Setembro de 2019 Número 1622 Ano 87

O espírita no mundo

maio/2018 - Por Rogério Coelho

Meu Pai trabalha até agora, e Eu também.
Jo, 5:17

Os Espíritos Superiores não transmitiram os ensinamentos codificados por Allan Kardec para que a Humanidade se isentasse do trabalho ou para livrar os Espíritos calcetas do sofrimento e das vicissitudes naturais do carreiro evolutivo. Engana-se o espírita que se considera imune ao sofrimento por simplesmente abraçar a fé raciocinada que o Espiritismo faculta.
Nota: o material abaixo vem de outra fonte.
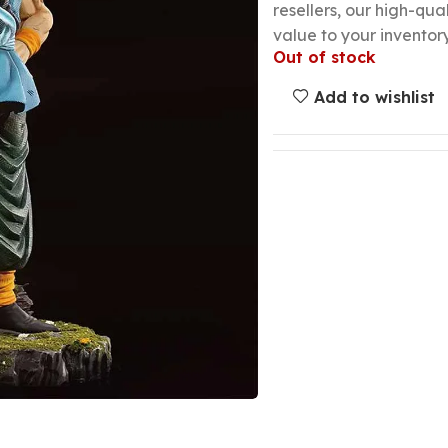
resellers, our high-qu
value to your inventory
Out of stock
Add to wishlist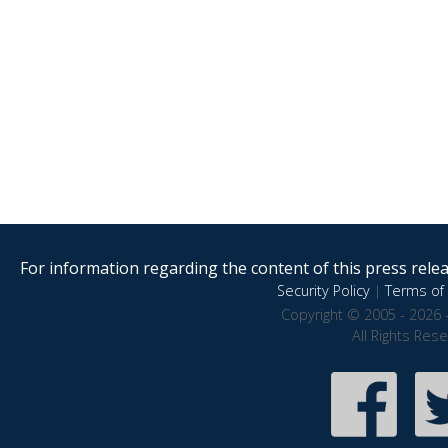
For information regarding the content of this press releas
Security Policy
|
Terms of 
Copyright © 2005 - 2026 
All Rights Res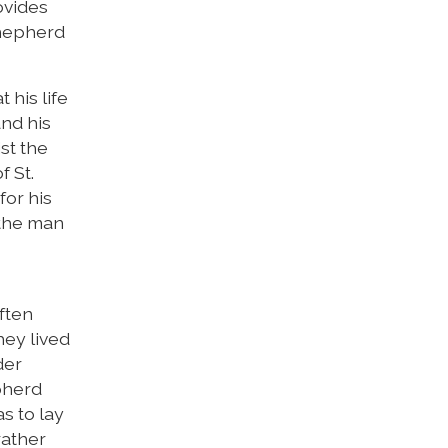
ovides
Shepherd
 his life
and his
ist the
f St.
for his
 the man
ften
hey lived
der
pherd
s to lay
rather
Acreditar nisso seria considerar Deus um monarca terrestre venal que vincularia a doação de favores segundo as bajulações recebidas…

A situação do espírita-cristão é muito diversa!
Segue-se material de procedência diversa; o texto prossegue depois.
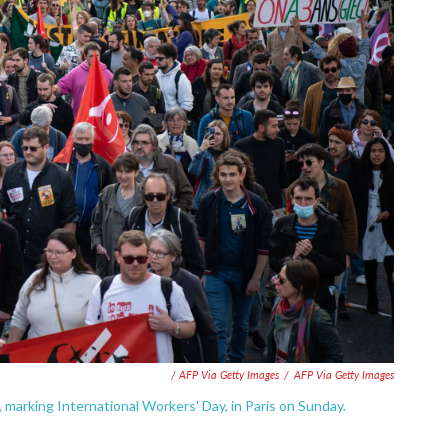
/ AFP Via Getty Images
/
AFP Via Getty Images
 marking International Workers' Day, in Paris on Sunday.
Os Espíritos amigos mostraram que os títulos do Cristo não são os da inatividade beatífica, com isenção de responsabilidade e esforço.1

O quadro social hodierno, pintado com as negras tintas da criminalidade, exibindo as deprimentes expressões da sexualidade atribulada; as crises morais e sociais avassalantes; o abuso das drogas alucinógenas e toda a sua coorte de consequências e sequelas inquietantes, falam do imenso campo de trabalho do cristão decidido que não se atordoa ante a enormidade do serviço sem saber como agir.

Basta examinar o Evangelho e auscultar os próprios sentimentos, pois eles nortearão a conduta que será balizada pelo axioma messiânico que sintetiza toda a verdade cristã: Não fazer a outrem o que para nós não desejamos.

Um Amigo Espiritual revelou algures que o Pai confia em nós, que já perlustramos a estrada que Jesus traçou e Kardec pavimentou. Ele confia em nós, cabendo, por nossa vez, confiar nEle, de modo a tornarmo-nos trabalhadores ativos na obra do Bem.

Emmanuel esclarece com sua habitual lucidez[1]: Todos os chamados ao trabalho evangélico não podem esquecer as necessidades do serviço.

O Mestre, naturalmente, precisa companheiros que nEle confiem, mas não prescindirá dos que se revelem colaboradores fiéis de Sua obra.

É indispensável que as turmas de bons obreiros se dirijam às zonas de serviço, preparados para os testemunhos dos ensinamentos recebidos.

A atitude do espírita-cristão, portanto, não deve ser diversa da atitude do Pai e do Mestre que até hoje trabalham em favor de todos, vez que o espírita no mundo é um colaborador de Deus, seguindo os exemplos de virtude e trabalho do Cristo.

1.XAVIER, Francisco Cândido. Vinha de Luz. Pelo
Espírito Emmanuel. Rio [de Janeiro]: FEB, 2003. cap. 117.